Além de investigadora, contando com mais de 70 artigos publicados, Cristina Jácome é igualmente professora da FMUP, onde leciona no Mestrado de Medicina e em dois doutoramentos, o PDICSS e o HEADS, bem como nas Escolas de Inverno e de Verão e no BLICS.  “A docência é algo que gosto muito de fazer, embora tenha mais perfil de investigadora. Mas também não me vejo só a fazer investigação. Penso que a passagem de conhecimentos é muito enriquecedora”, afirma.

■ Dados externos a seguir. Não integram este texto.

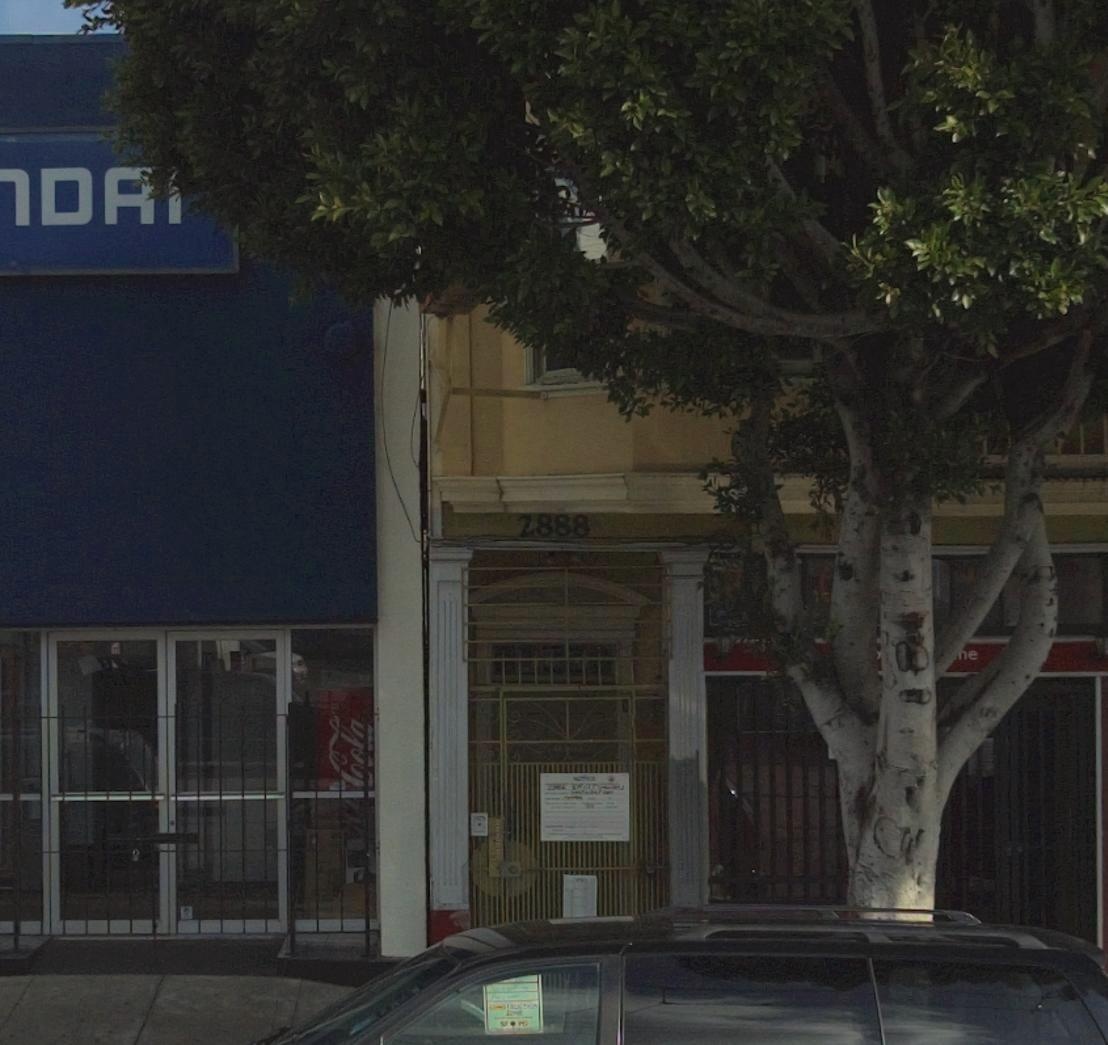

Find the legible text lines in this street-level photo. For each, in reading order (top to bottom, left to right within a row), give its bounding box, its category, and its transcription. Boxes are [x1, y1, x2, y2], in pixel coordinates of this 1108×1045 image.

[38, 165, 157, 225] None: DA
[516, 513, 591, 538] StreetNumber: 2888
[967, 650, 978, 660] None: e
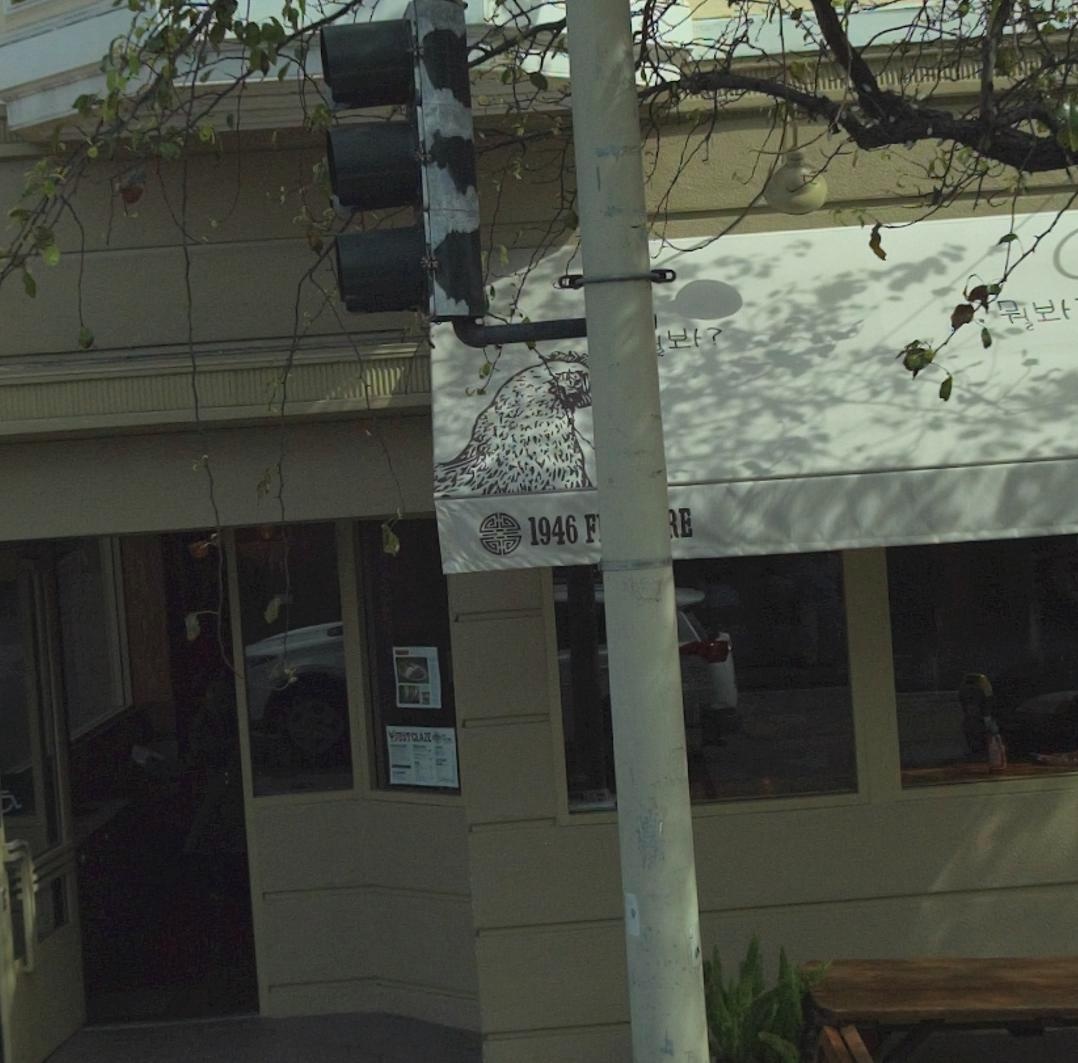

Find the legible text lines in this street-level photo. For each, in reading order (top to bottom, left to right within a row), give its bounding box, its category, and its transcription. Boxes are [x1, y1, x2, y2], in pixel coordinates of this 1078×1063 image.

[525, 512, 580, 547] StreetNumber: 1946
[580, 511, 599, 547] StreetName: F
[676, 506, 695, 540] StreetName: E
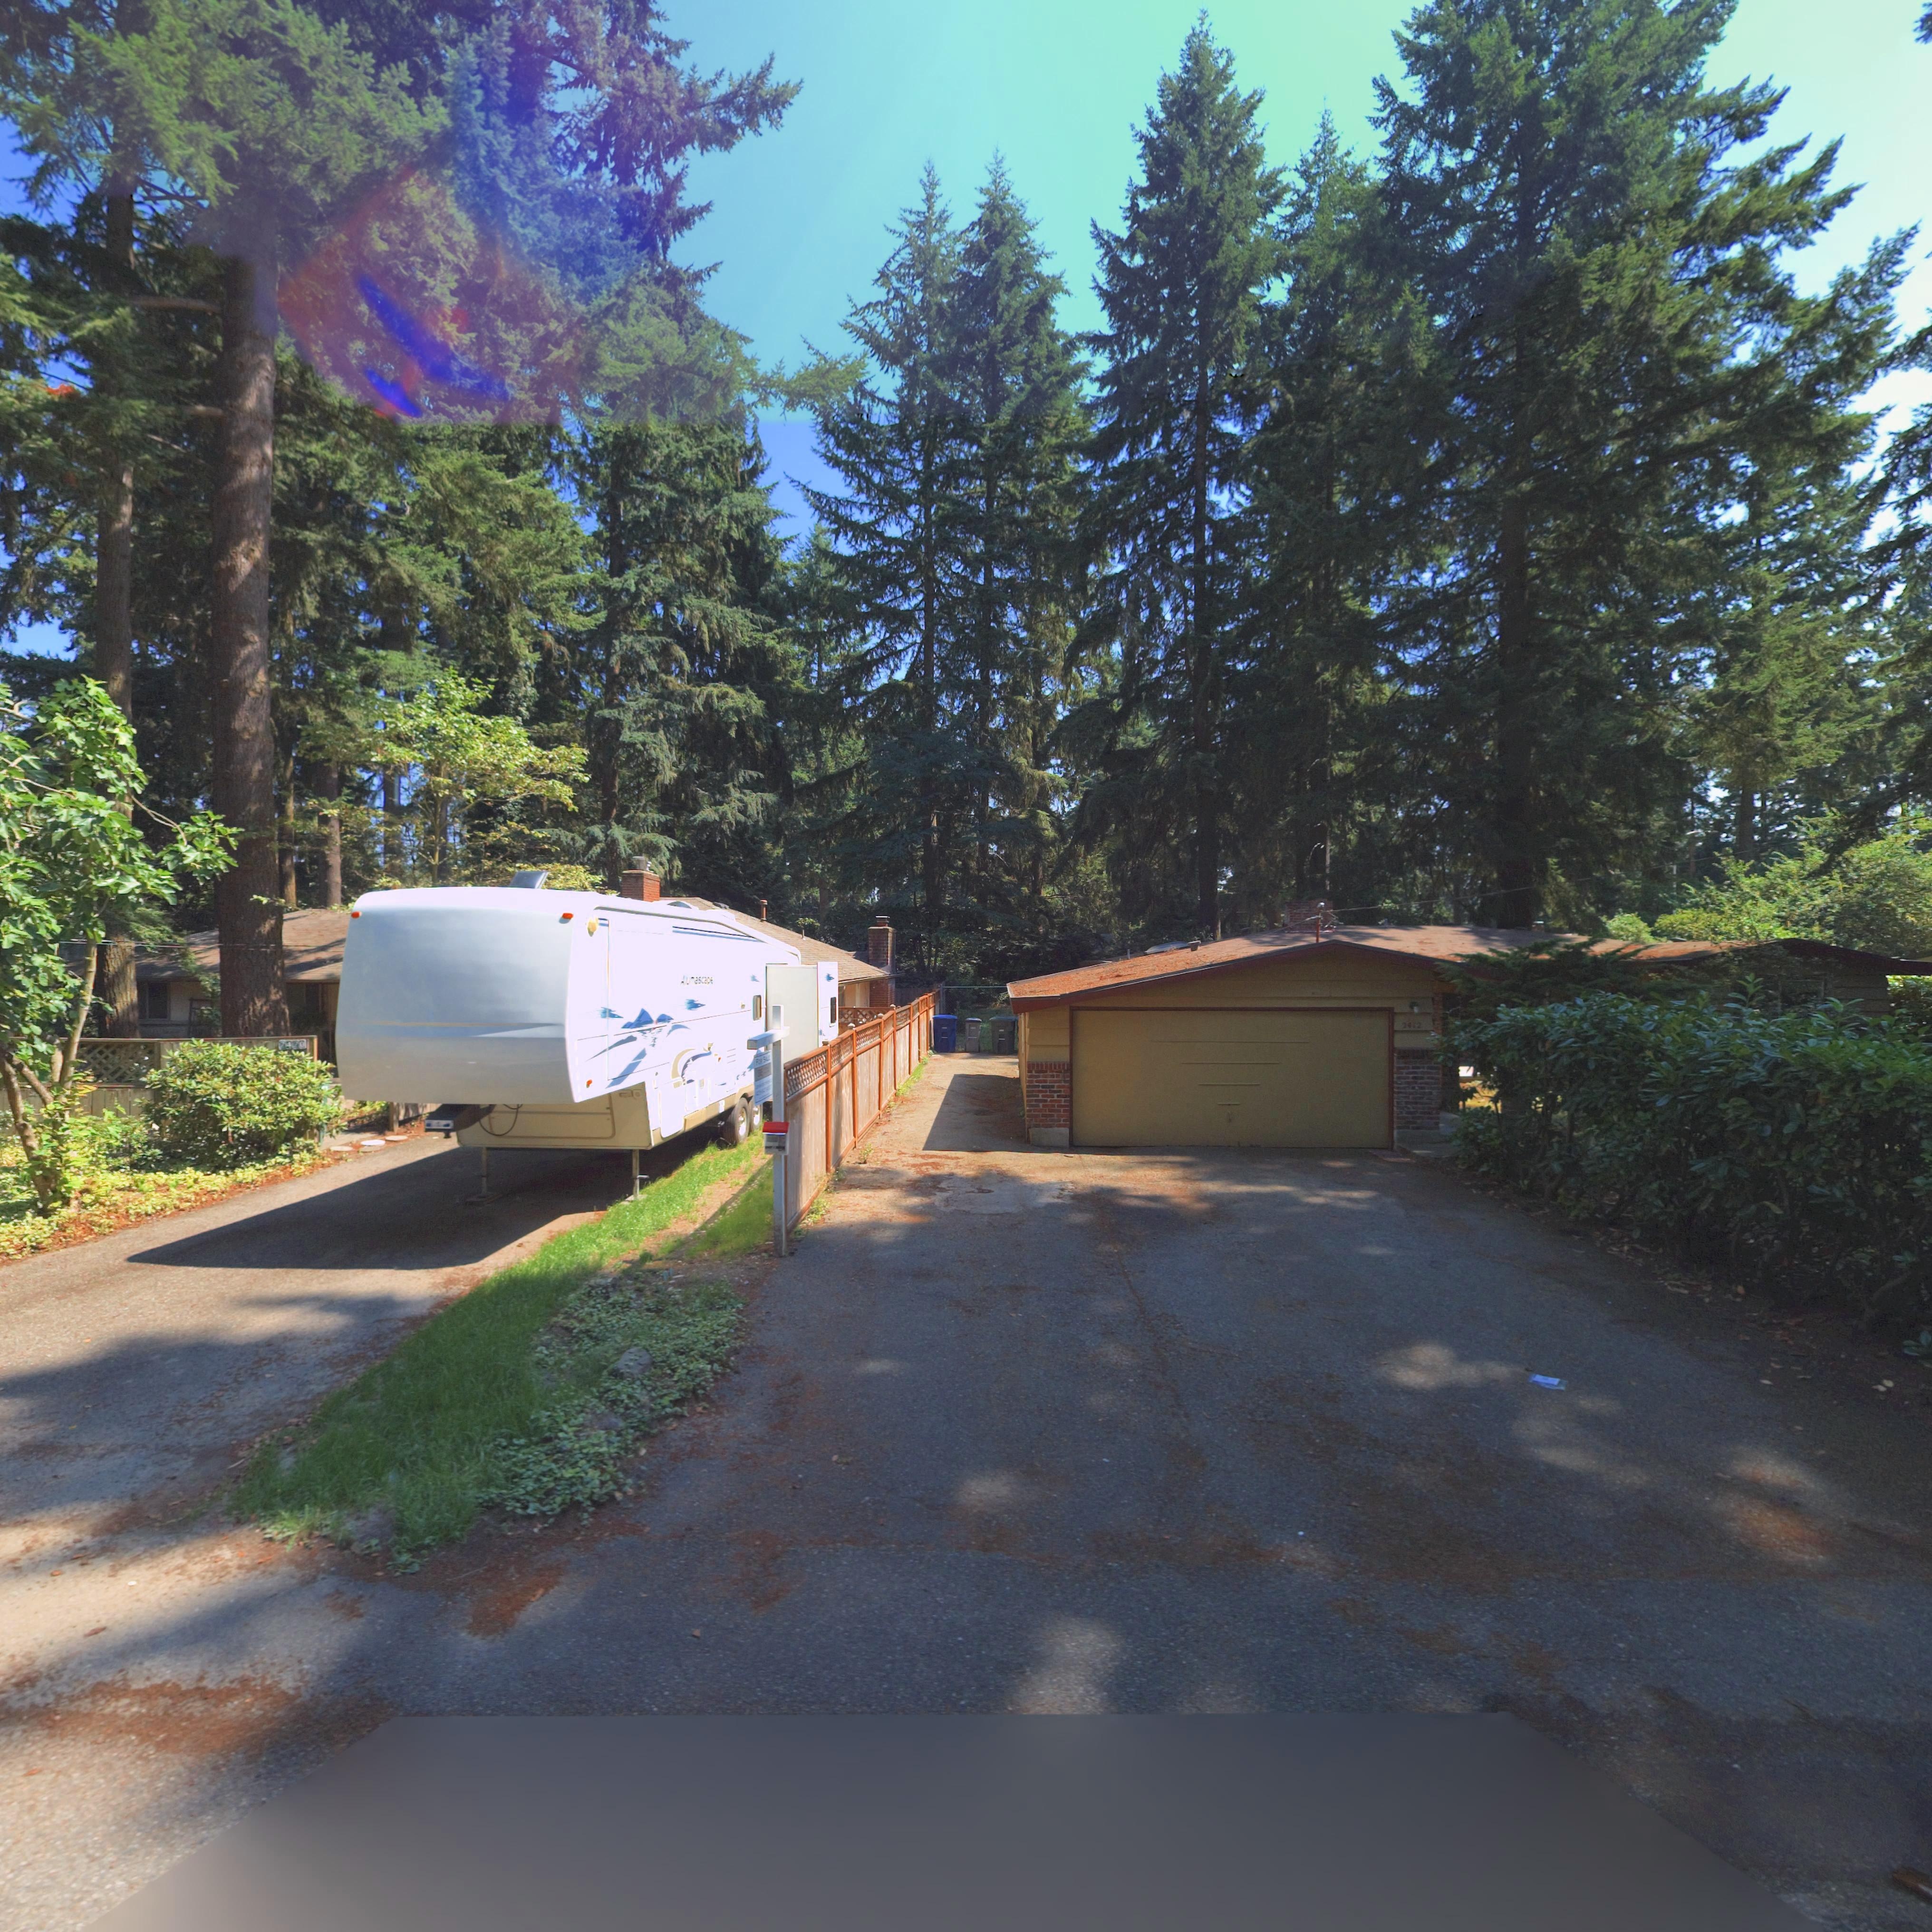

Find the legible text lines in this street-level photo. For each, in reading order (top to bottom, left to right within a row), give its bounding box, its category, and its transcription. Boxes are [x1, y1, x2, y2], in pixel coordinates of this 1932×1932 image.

[1401, 1021, 1422, 1029] StreetNumber: 2412
[279, 1040, 305, 1049] StreetNumber: 2420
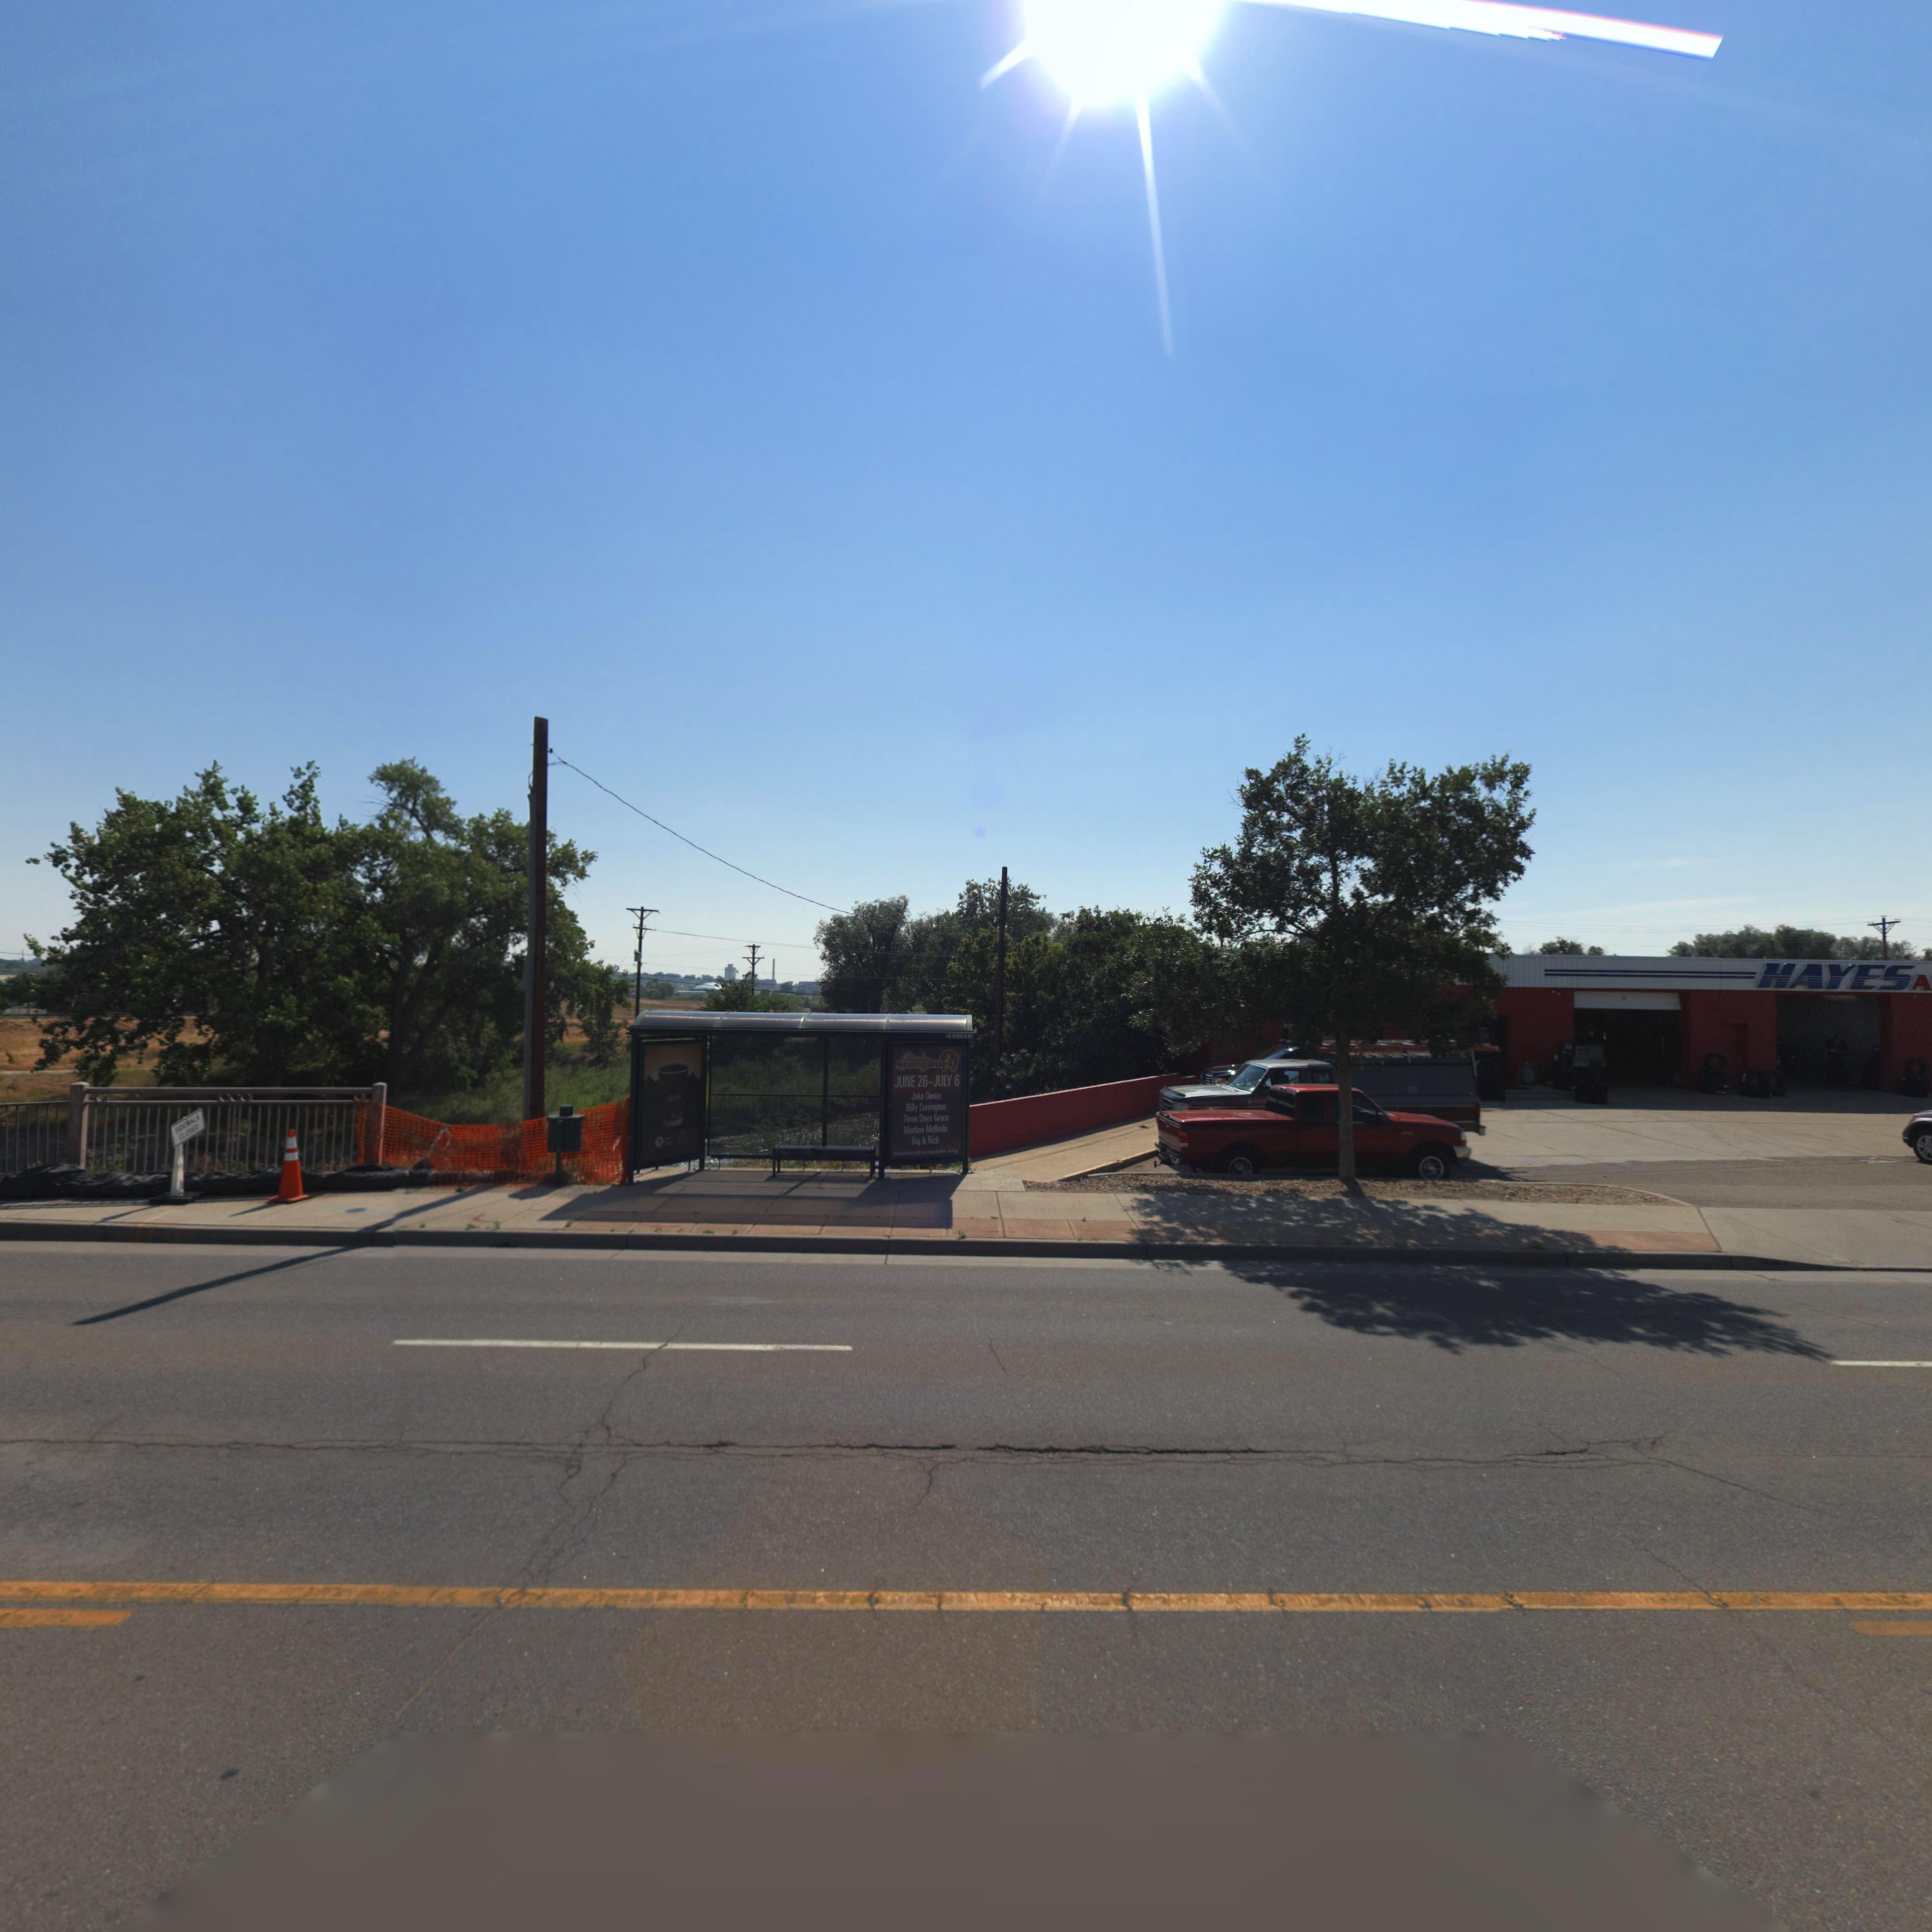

Participa numa Cost Action (ENABLE) relacionada como o uso das tecnologias na adesão à medicação e integra duas Tasks Forces da European Respiratory Society, uma em cuidados paliativos para doentes com doenças respiratórias (não oncológicas) e outra sobre higiene brônquica em doente com bronquiectasias, sendo coautora de documentos orientadores destes cuidados de saúde. A investigadora é ainda, desde 2020, presidente do Grupo de Interesse em Fisioterapia Cardiorrespiratória da Associação Portuguesa de Fisioterapeutas. A sua presidência coincide com um dos momentos mais críticos vividos pela profissão, face aos desafios da COVID-19, tendo estado na génese de documentos orientadores, vídeos e cursos para fisioterapeutas e doentes, incluindo a telerreabilitação.

 

Ambição a 1 ano?

Tenho sido responsável e gestora de projetos de investigação, mas espero ser a investigadora principal de um projeto financiado.

 

Ambição a 10 anos?

Quando olho para os últimos 10 anos, vejo que aconteceram coisas tão maravilhosas que nunca pensei que fossem possíveis. Claro que trabalhei muito, mas, há dez anos, se me dissessem que faria o que fiz, se calhar não acreditava. Por isso, não preciso de imaginar os próximos 10 anos porque acho que serão igualmente maravilhosos. Desde que sinta este desafio constante, vou estar muito feliz.

 

Que vida para além da investigação?

Vivo novamente na freguesia onde nasci. É muito bom. Passo muito tempo com a família, principalmente com o meu afilhado. Tanto na família como com os amigos, sinto-me um elemento agregador e conciliador. Este é um papel de que gosto muito de ter. Também gosto muito de dançar, viajar, ler, de ir a espetáculos e concertos. A cultura ajuda-me a sair dos problemas terrenos e permite-me sonhar. Preciso destes momentos que me tiram os pés do chão.